Document text |
__________________________________________________
In contrast to phenotypic characters, molecular markers are independent of environmental conditions and show higher levels of reliability. They have been widely used as important tools by modern taxonomists to improve phylogenetic analysis and to species authenticate many different plants (Mulpuri et al., 2013; Feng et al., 2015a,b). At present, only a few molecular markers have been applied to the genetic relationship and diversity study of Physalis species (Whitson and Manos, 2005; Vargas-Ponce et al., 2011; Wei et al., 2012; Labate and Robertson, 2015; Feng et al., 2016b).
As a simple and novel marker system, start codon targeted (SCoT) marker was developed based on the short conserved region flanking the start codon (ATG) in plant genes (Collard and Mackill, 2009). SCoT marker requires no sequence information and is correlated with functional genes and corresponding traits (Mulpuri et al., 2013). Compared with random amplified polymorphic DNA (RAPDs), inter-simple sequence repeats (ISSR), and simple sequence repeats (SSRs), SCoT employs longer primers (18 nucleotide bases 18-mer) that produce more polymorphisms. It has been extensively used in genetic diversity studies, phylogenetic analysis, and for the marker-assisted breeding of many plants (Collard and Mackill, 2009; Luo et al., 2010, 2011, 2012; Xiong et al., 2011; Guo et al., 2012; Mulpuri et al., 2013; Feng et al., 2015a, 2016a). However, because it is relatively sensitive to experimental conditions and the complexity of PCR products when used as RAPDs and ISSRs, SCoT markers are rarely used directly for species identification. In order to alleviate the problems that arise when using conventional molecular marker techniques, the sequence characterized amplified region (SCAR) marker system was developed (Paran and Michelmore, 1993). As one of the PCR-based genetic markers, SCARs could be derived from RAPD (Joseph et al., 2014), ISSR (Lee et al., 2011), SCoT (Mulpuri et al., 2013), inter-retrotransposon amplified polymorphism (IRAP) (Xiao et al., 2011; Mandoulakani et al., 2015), and intron length polymorphisms (ILP) (Shimada et al., 2009) markers. It represents a specific, defined genomic DNA fragment that is detected by PCR amplification using a pair of specific primers. Compared to conventional molecular markers, SCARs have proven to be simpler, more reproducible and more reliable when used for plant identification at the intra-and/or inter-specific level (Lee et al., 2011; Cirillo et al., 2012; Mulpuri et al., 2013; Marieschi et al., 2016).
__________________________________________________
Can you reproduce the passage on molecular markers word for word, starting with "In contrast to" and going on through "et al., 2016b)."?

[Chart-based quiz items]
__________________________________________________
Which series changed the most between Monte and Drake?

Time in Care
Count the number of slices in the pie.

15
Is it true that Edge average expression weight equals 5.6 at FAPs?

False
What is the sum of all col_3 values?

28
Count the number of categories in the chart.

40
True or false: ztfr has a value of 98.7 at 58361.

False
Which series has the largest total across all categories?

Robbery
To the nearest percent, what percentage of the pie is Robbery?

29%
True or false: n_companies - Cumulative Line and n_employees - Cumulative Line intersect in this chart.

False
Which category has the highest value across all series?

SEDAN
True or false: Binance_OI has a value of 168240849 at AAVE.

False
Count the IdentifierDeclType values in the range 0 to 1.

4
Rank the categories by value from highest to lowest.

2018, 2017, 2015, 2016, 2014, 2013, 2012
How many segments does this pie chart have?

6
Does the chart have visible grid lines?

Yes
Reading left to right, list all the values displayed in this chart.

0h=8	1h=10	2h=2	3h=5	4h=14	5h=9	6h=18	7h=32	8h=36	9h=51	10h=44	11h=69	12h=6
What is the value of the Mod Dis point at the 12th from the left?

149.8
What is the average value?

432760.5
__________________________________________________
Solution |
In contrast to phenotypic characters, molecular markers are independent of environmental conditions and show higher levels of reliability. They have been widely used as important tools by modern taxonomists to improve phylogenetic analysis and to species authenticate many different plants (Mulpuri et al., 2013; Feng et al., 2015a,b). At present, only a few molecular markers have been applied to the genetic relationship and diversity study of Physalis species (Whitson and Manos, 2005; Vargas-Ponce et al., 2011; Wei et al., 2012; Labate and Robertson, 2015; Feng et al., 2016b).